**WHAT YOU WILL DO**
Each line of the data below should be restated exactly, with images left out.

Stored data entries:
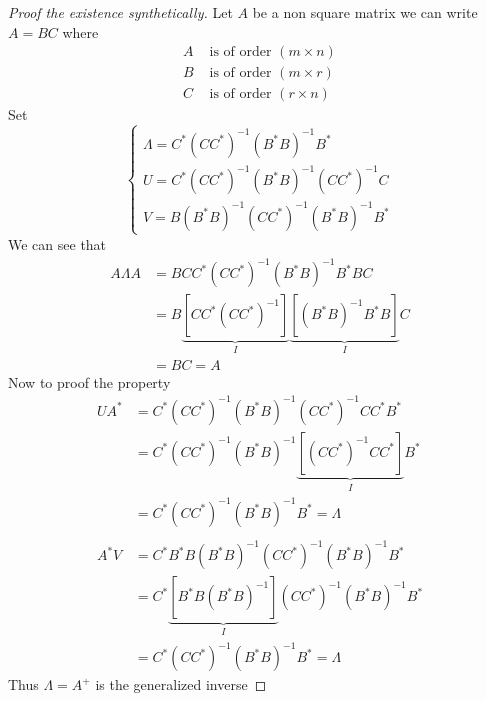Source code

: \begin{proof}[\textcolor{theme}{Proof the existence synthetically}]
Let $A$ be a non square matrix we can write $A = BC$ where
        \begin{align*}
                A &\text{ is of order } (m\times n)
                \\
                B &\text{ is of order } (m\times r)
                \\
                C &\text{ is of order } (r\times n)
        \end{align*}
Set
        \begin{equation*}
                \begin{cases}
                        \displaystyle \Lambda = C^{*}(CC^{*})^{-1}(B^{*}B)^{-1}B^{*}
                        \\
                        \displaystyle U = C^{*}(CC^{*})^{-1}(B^{*}B)^{-1}(CC^{*})^{-1}C
                        \\
                        \displaystyle V = B(B^{*}B)^{-1}(CC^{*})^{-1}(B^{*}B)^{-1}B^{*}
                    \end{cases}
        \end{equation*}
We can see that 
        \begin{align*}
                A\Lambda A &= BCC^{*}(CC^{*})^{-1}(B^{*}B)^{-1}B^{*}BC
                \\
                &= B\underbrace{\left[CC^{*}(CC^{*})^{-1}\right]}_{I}\underbrace{\left[(B^{*}B)^{-1}B^{*}B\right]}_{I}C
                \\
                &= BC = A
        \end{align*}
Now to proof the property 
\begin{align*}
        UA^* &=  C^{*}(CC^{*})^{-1}(B^{*}B)^{-1}(CC^{*})^{-1}C C^* B^*
        \\
        &=  C^{*}(CC^{*})^{-1}(B^{*}B)^{-1}\underbrace{\left[(CC^{*})^{-1}C C^*\right]}_{I} B^*
        \\
        &= C^{*}(CC^{*})^{-1}(B^{*}B)^{-1}B^* = \Lambda
        \\
        \\
        A^*V &=  C^* B^*B(B^{*}B)^{-1}(CC^{*})^{-1}(B^{*}B)^{-1}B^{*}
        \\
        &=  C^{*}\underbrace{\left[B^*B(B^{*}B)^{-1}\right]}_{I}(CC^{*})^{-1}(B^{*}B)^{-1}B^{*}
        \\
        &= C^{*}(CC^{*})^{-1}(B^{*}B)^{-1}B^* = \Lambda
\end{align*}
Thus $\Lambda = A^{+} $ is the generalized inverse
\end{proof}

**SOLUTION TO THIS EXERCISE**
Source code

: \begin{proof}[\textcolor{theme}{Proof the existence synthetically}]
Let $A$ be a non square matrix we can write $A = BC$ where
        \begin{align*}
                A &\text{ is of order } (m\times n)
                \\
                B &\text{ is of order } (m\times r)
                \\
                C &\text{ is of order } (r\times n)
        \end{align*}
Set
        \begin{equation*}
                \begin{cases}
                        \displaystyle \Lambda = C^{*}(CC^{*})^{-1}(B^{*}B)^{-1}B^{*}
                        \\
                        \displaystyle U = C^{*}(CC^{*})^{-1}(B^{*}B)^{-1}(CC^{*})^{-1}C
                        \\
                        \displaystyle V = B(B^{*}B)^{-1}(CC^{*})^{-1}(B^{*}B)^{-1}B^{*}
                    \end{cases}
        \end{equation*}
We can see that 
        \begin{align*}
                A\Lambda A &= BCC^{*}(CC^{*})^{-1}(B^{*}B)^{-1}B^{*}BC
                \\
                &= B\underbrace{\left[CC^{*}(CC^{*})^{-1}\right]}_{I}\underbrace{\left[(B^{*}B)^{-1}B^{*}B\right]}_{I}C
                \\
                &= BC = A
        \end{align*}
Now to proof the property 
\begin{align*}
        UA^* &=  C^{*}(CC^{*})^{-1}(B^{*}B)^{-1}(CC^{*})^{-1}C C^* B^*
        \\
        &=  C^{*}(CC^{*})^{-1}(B^{*}B)^{-1}\underbrace{\left[(CC^{*})^{-1}C C^*\right]}_{I} B^*
        \\
        &= C^{*}(CC^{*})^{-1}(B^{*}B)^{-1}B^* = \Lambda
        \\
        \\
        A^*V &=  C^* B^*B(B^{*}B)^{-1}(CC^{*})^{-1}(B^{*}B)^{-1}B^{*}
        \\
        &=  C^{*}\underbrace{\left[B^*B(B^{*}B)^{-1}\right]}_{I}(CC^{*})^{-1}(B^{*}B)^{-1}B^{*}
        \\
        &= C^{*}(CC^{*})^{-1}(B^{*}B)^{-1}B^* = \Lambda
\end{align*}
Thus $\Lambda = A^{+} $ is the generalized inverse
\end{proof}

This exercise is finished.